Work to complete: No pictures should appear. The lines from the beginning of the listing through the one holding "gute Gelegenheiten, scheitert jedoch immer" must be reproduced exactly, and nothing more.

----- Supplied records -----

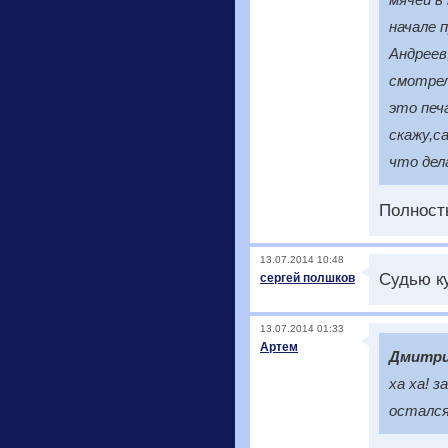
начале 
Андреев
смотрел
это печа
скажу,с
что дел
Полность
13.07.2014 10:48
Судью к
сергей полшков
13.07.2014 01:33
Артем
Дмитр
ха ха! з
остался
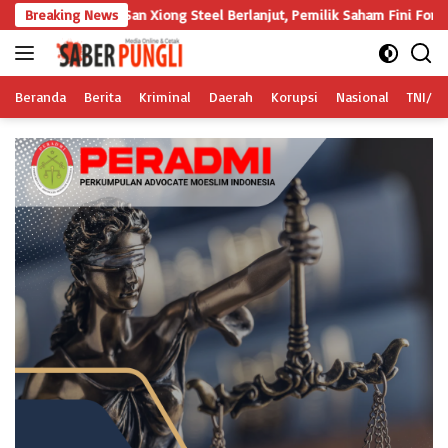
Langsung
an Xiong Steel Berlanjut, Pemilik Saham Fini Fong Gugat Polda Lampu
Breaking News
ke
konten
Beranda
Berita
Kriminal
Daerah
Korupsi
Nasional
TNI/Po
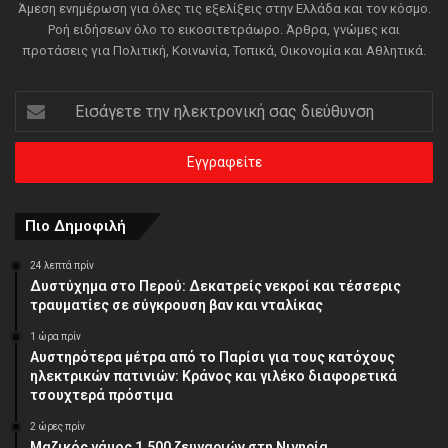
Άμεση ενημέρωση για όλες τις εξελίξεις στην Ελλάδα και τον κόσμο.
Ροή ειδήσεων όλο το εικοσιτετράωρο. Άρθρα, γνώμες και
προτάσεις για Πολιτική, Κοινωνία, Τοπικά, Οικονομία και Αθλητικά.
Εισάγετε
την
ηλεκτρονική
σας
διεύθυνση
Πιο Δημοφιλή
24 λεπτά πρίν
Δυστύχημα στο Περού: Δεκατρείς νεκροί και τέσσερις
τραυματίες σε σύγκρουση βαν και νταλίκας
1 ώρα πρίν
Αυστηρότερα μέτρα από το Παρίσι για τους κατόχους
ηλεκτρικών πατινιών: Κράνος και γιλέκο διαφορετικά
τσουχτερά πρόστιμα
2 ώρες πρίν
Μαζικός γάμος 1.500 ζευγαριών στη Νιγηρία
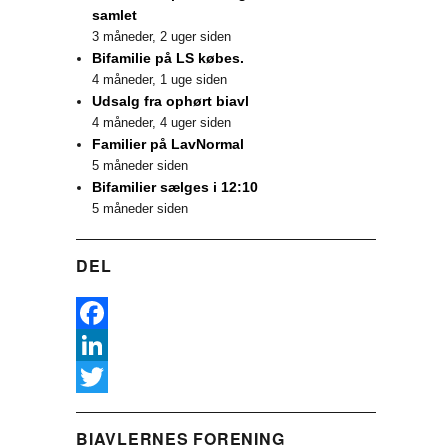
samlet
3 måneder, 2 uger siden
Bifamilie på LS købes.
4 måneder, 1 uge siden
Udsalg fra ophørt biavl
4 måneder, 4 uger siden
Familier på LavNormal
5 måneder siden
Bifamilier sælges i 12:10
5 måneder siden
DEL
F
a
L
c
i
T
BIAVLERNES FORENING
e
n
w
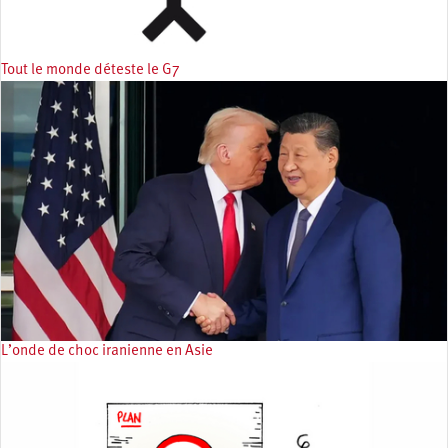
Tout le monde déteste le G7
L’onde de choc iranienne en Asie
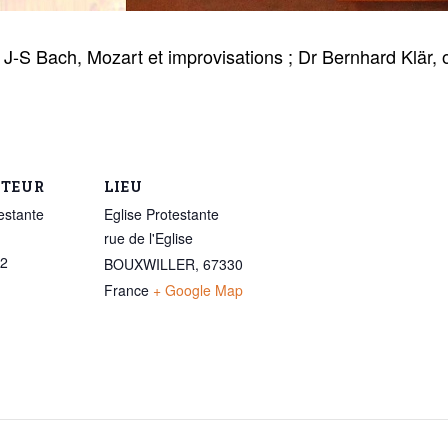
-S Bach, Mozart et improvisations ; Dr Bernhard Klär, 
ATEUR
LIEU
estante
Eglise Protestante
rue de l'Eglise
32
BOUXWILLER
,
67330
France
+ Google Map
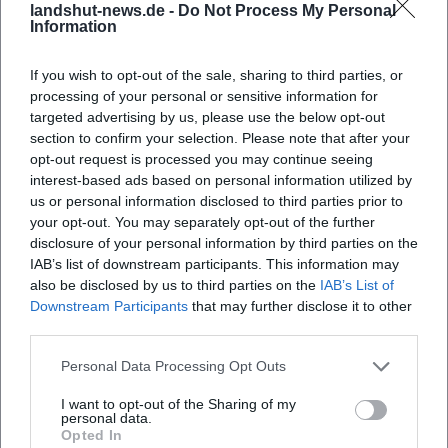
glücklich zustande kommt und in einem
landshut-news.de -
Do Not Process My Personal
Information
Spiel mit wenigen klaren Vorteilen umso
mehr Gewicht bekommt. Landshut antwortet
If you wish to opt-out of the sale, sharing to third parties, or
mit viel Aufwand und erarbeitet sich mehrere
processing of your personal or sensitive information for
targeted advertising by us, please use the below opt-out
gute Gelegenheiten, scheitert jedoch immer
section to confirm your selection. Please note that after your
wieder am starken Kevin Reich, der den
opt-out request is processed you may continue seeing
interest-based ads based on personal information utilized by
Vorsprung in einer druckvollen Phase festhält.
us or personal information disclosed to third parties prior to
your opt-out. You may separately opt-out of the further
Im zweiten Drittel setzt Crimmitschau den
disclosure of your personal information by third parties on the
nächsten Nadelstich: McCormick trifft in der
IAB’s list of downstream participants. This information may
also be disclosed by us to third parties on the
IAB’s List of
37. Minute mit einem wuchtigen Schuss zum
Downstream Participants
that may further disclose it to other
2:0. Im Schlussabschnitt verlagern die
third parties.
Westsachsen den Fokus auf stabile
Personal Data Processing Opt Outs
Defensivarbeit und bringen das Ergebnis
I want to opt-out of the Sharing of my
über die Zeit – auch weil Reich weiterhin
personal data.
Opted In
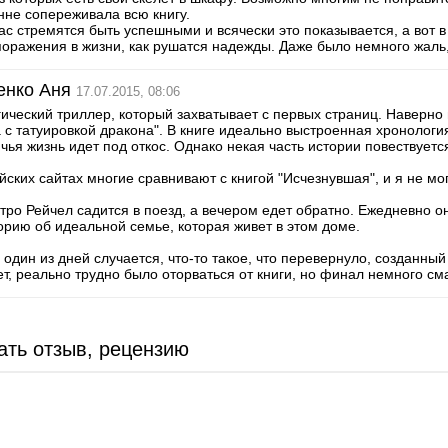
нне сопереживала всю книгу.
ас стремятся быть успешными и всячески это показывается, а вот 
оражения в жизни, как рушатся надежды. Даже было немного жаль, 
енко Аня
17.07.2015, 08:06
ический триллер, который захватывает с первых страниц. Наверно 
 с татуировкой дракона". В книге идеально выстроенная хронологи
 чья жизнь идет под откос. Однако некая часть истории повествуется
йских сайтах многие сравнивают с книгой "Исчезнувшая", и я не мог
тро Рейчел садится в поезд, а вечером едет обратно. Ежедневно о
орию об идеальной семье, которая живет в этом доме.
 один из дней случается, что-то такое, что перевернуло, созданн
ет, реально трудно было оторваться от книги, но финал немного см
ать отзыв, рецензию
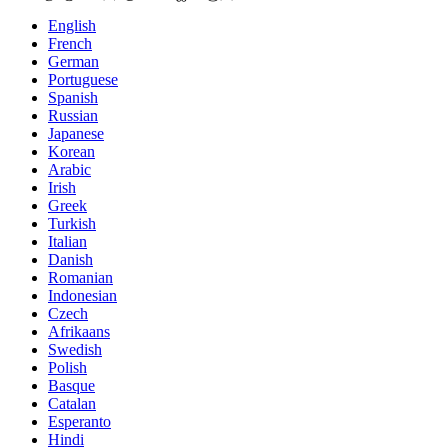
English
French
German
Portuguese
Spanish
Russian
Japanese
Korean
Arabic
Irish
Greek
Turkish
Italian
Danish
Romanian
Indonesian
Czech
Afrikaans
Swedish
Polish
Basque
Catalan
Esperanto
Hindi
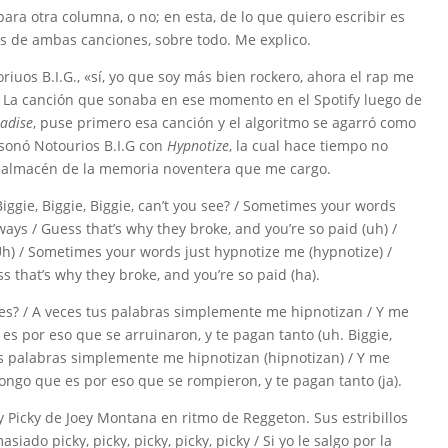
ra otra columna, o no; en esta, de lo que quiero escribir es
los de ambas canciones, sobre todo. Me explico.
uos B.I.G., «sí, yo que soy más bien rockero, ahora el rap me
». La canción que sonaba en ese momento en el Spotify luego de
adise
, puse primero esa canción y el algoritmo se agarró como
, sonó Notourios B.I.G con
Hypnotize
, la cual hace tiempo no
el almacén de la memoria noventera que me cargo.
Biggie, Biggie, Biggie, can’t you see? / Sometimes your words
ways / Guess that’s why they broke, and you’re so paid (uh) /
 (Uh) / Sometimes your words just hypnotize me (hypnotize) /
ss that’s why they broke, and you’re so paid (ha).
o ves? / A veces tus palabras simplemente me hipnotizan / Y me
s por eso que se arruinaron, y te pagan tanto (uh. Biggie,
s tus palabras simplemente me hipnotizan (hipnotizan) / Y me
ongo que es por eso que se rompieron, y te pagan tanto (ja).
 Picky de Joey Montana en ritmo de Reggeton. Sus estribillos
asiado picky, picky, picky, picky, picky / Si yo le salgo por la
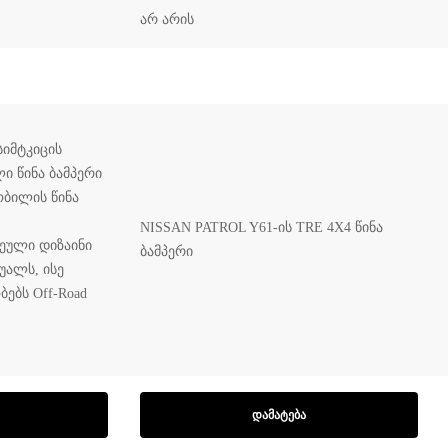
არ არის
სიმტკიცის
ი წინა ბამპერი
ობილის წინა
NISSAN PATROL Y61-ის TRE 4X4 წინა
ჩეული დიზაინი
ბამპერი
უალს, ისე
ებს Off-Road
ᲓᲐᲛᲐᲢᲔᲑᲐ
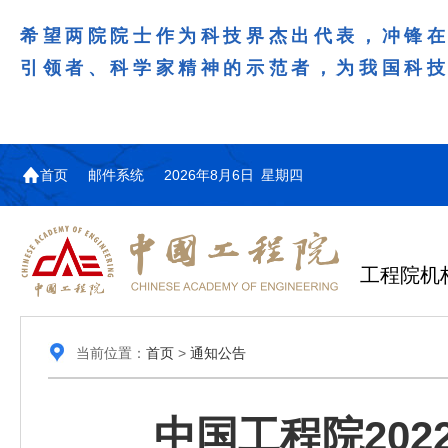
希望两院院士作为科技界杰出代表，冲锋
引领者、科学家精神的示范者，为我国科
首页
邮件系统
2026年8月6日 星期四
工程院机
当前位置：
首页
>
通知公告
中国工程院20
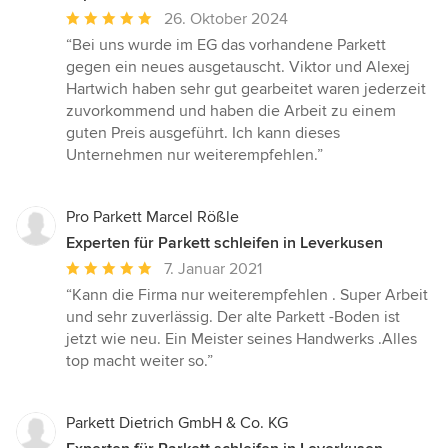
Durchschnittliche
26. Oktober 2024
Bewertung:
“Bei uns wurde im EG das vorhandene Parkett
5
gegen ein neues ausgetauscht. Viktor und Alexej
von
Hartwich haben sehr gut gearbeitet waren jederzeit
5
zuvorkommend und haben die Arbeit zu einem
Sternen
guten Preis ausgeführt. Ich kann dieses
Unternehmen nur weiterempfehlen.”
Pro Parkett Marcel Rößle
Experten für Parkett schleifen in Leverkusen
Durchschnittliche
7. Januar 2021
Bewertung:
“Kann die Firma nur weiterempfehlen . Super Arbeit
5
und sehr zuverlässig. Der alte Parkett -Boden ist
von
jetzt wie neu. Ein Meister seines Handwerks .Alles
5
top macht weiter so.”
Sternen
Parkett Dietrich GmbH & Co. KG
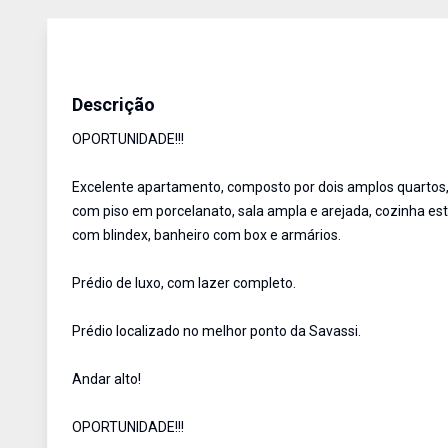
Apartamento
Aluguel
Cód:
644
Descrição
OPORTUNIDADE!!!
Excelente apartamento, composto por dois amplos quartos, 
com piso em porcelanato, sala ampla e arejada, cozinha est
com blindex, banheiro com box e armários.
Prédio de luxo, com lazer completo.
Prédio localizado no melhor ponto da Savassi.
Andar alto!
OPORTUNIDADE!!!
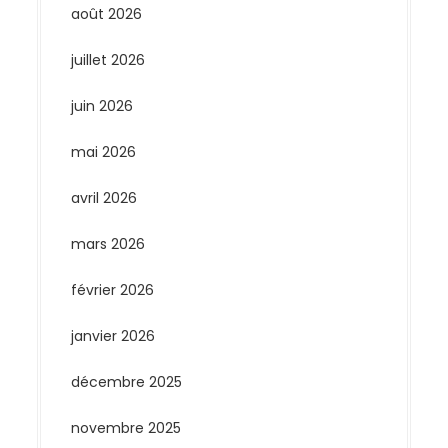
août 2026
juillet 2026
juin 2026
mai 2026
avril 2026
mars 2026
février 2026
janvier 2026
décembre 2025
novembre 2025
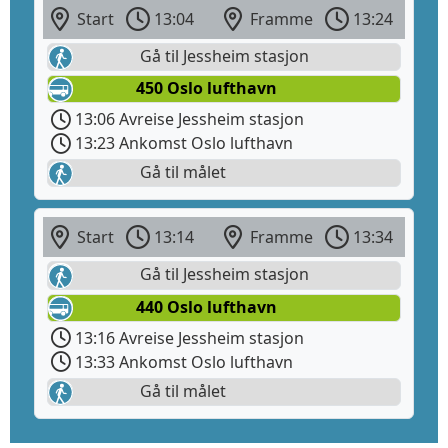
Start
13:04
Framme
13:24
Gå til Jessheim stasjon
450 Oslo lufthavn
13:06 Avreise Jessheim stasjon
13:23 Ankomst Oslo lufthavn
Gå til målet
Start
13:14
Framme
13:34
Gå til Jessheim stasjon
440 Oslo lufthavn
13:16 Avreise Jessheim stasjon
13:33 Ankomst Oslo lufthavn
Gå til målet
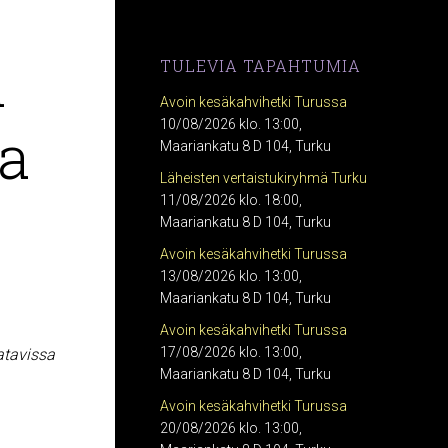
a
TULEVIA TAPAHTUMIA
Avoin kesäkahvihetki Turussa
a
10/08/2026 klo. 13:00,
Maariankatu 8 D 104, Turku
Läheisten vertaistukiryhmä Turku
11/08/2026 klo. 18:00,
Maariankatu 8 D 104, Turku
Avoin kesäkahvihetki Turussa
13/08/2026 klo. 13:00,
Maariankatu 8 D 104, Turku
Avoin kesäkahvihetki Turussa
17/08/2026 klo. 13:00,
atavissa
Maariankatu 8 D 104, Turku
Avoin kesäkahvihetki Turussa
20/08/2026 klo. 13:00,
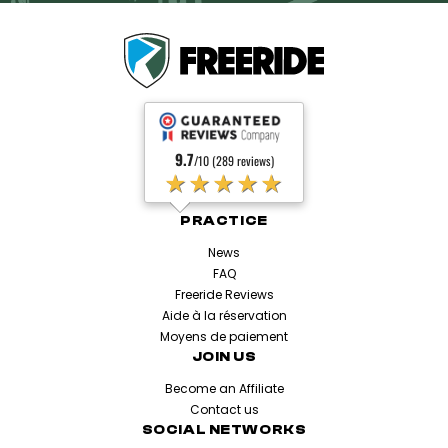
9.7
/10 (289 reviews)
★★★★★
PRACTICE
News
FAQ
Freeride Reviews
Aide à la réservation
Moyens de paiement
JOIN US
Become an Affiliate
Contact us
SOCIAL NETWORKS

-----

Solution to the exercise:
начале 
Андреев
смотрел
это печа
скажу,с
что дел
Полность
13.07.2014 10:48
Судью к
сергей полшков
13.07.2014 01:33
Артем
Дмитр
ха ха! з
остался
Langsung
an Xiong Steel Berlanjut, Pemilik Saham Fini Fong Gugat Polda Lampu
Breaking News
ke
konten
Beranda
Berita
Kriminal
Daerah
Korupsi
Nasional
TNI/Po
Άμεση ενημέρωση για όλες τις εξελίξεις στην Ελλάδα και τον κόσμο.
Ροή ειδήσεων όλο το εικοσιτετράωρο. Άρθρα, γνώμες και
προτάσεις για Πολιτική, Κοινωνία, Τοπικά, Οικονομία και Αθλητικά.
Εισάγετε
την
ηλεκτρονική
σας
διεύθυνση
Πιο Δημοφιλή
24 λεπτά πρίν
Δυστύχημα στο Περού: Δεκατρείς νεκροί και τέσσερις
τραυματίες σε σύγκρουση βαν και νταλίκας
1 ώρα πρίν
Αυστηρότερα μέτρα από το Παρίσι για τους κατόχους
ηλεκτρικών πατινιών: Κράνος και γιλέκο διαφορετικά
τσουχτερά πρόστιμα
2 ώρες πρίν
Μαζικός γάμος 1.500 ζευγαριών στη Νιγηρία
samlet
3 måneder, 2 uger siden
Bifamilie på LS købes.
4 måneder, 1 uge siden
Udsalg fra ophørt biavl
4 måneder, 4 uger siden
Familier på LavNormal
5 måneder siden
Bifamilier sælges i 12:10
5 måneder siden
DEL
F
a
L
c
i
T
BIAVLERNES FORENING
e
n
w
Tout le monde déteste le G7
L’onde de choc iranienne en Asie
-S Bach, Mozart et improvisations ; Dr Bernhard Klär, 
ATEUR
LIEU
estante
Eglise Protestante
rue de l'Eglise
32
BOUXWILLER
,
67330
France
+ Google Map
glücklich zustande kommt und in einem
landshut-news.de -
Do Not Process My Personal
Information
Spiel mit wenigen klaren Vorteilen umso
mehr Gewicht bekommt. Landshut antwortet
If you wish to opt-out of the sale, sharing to third parties, or
mit viel Aufwand und erarbeitet sich mehrere
processing of your personal or sensitive information for
targeted advertising by us, please use the below opt-out
gute Gelegenheiten, scheitert jedoch immer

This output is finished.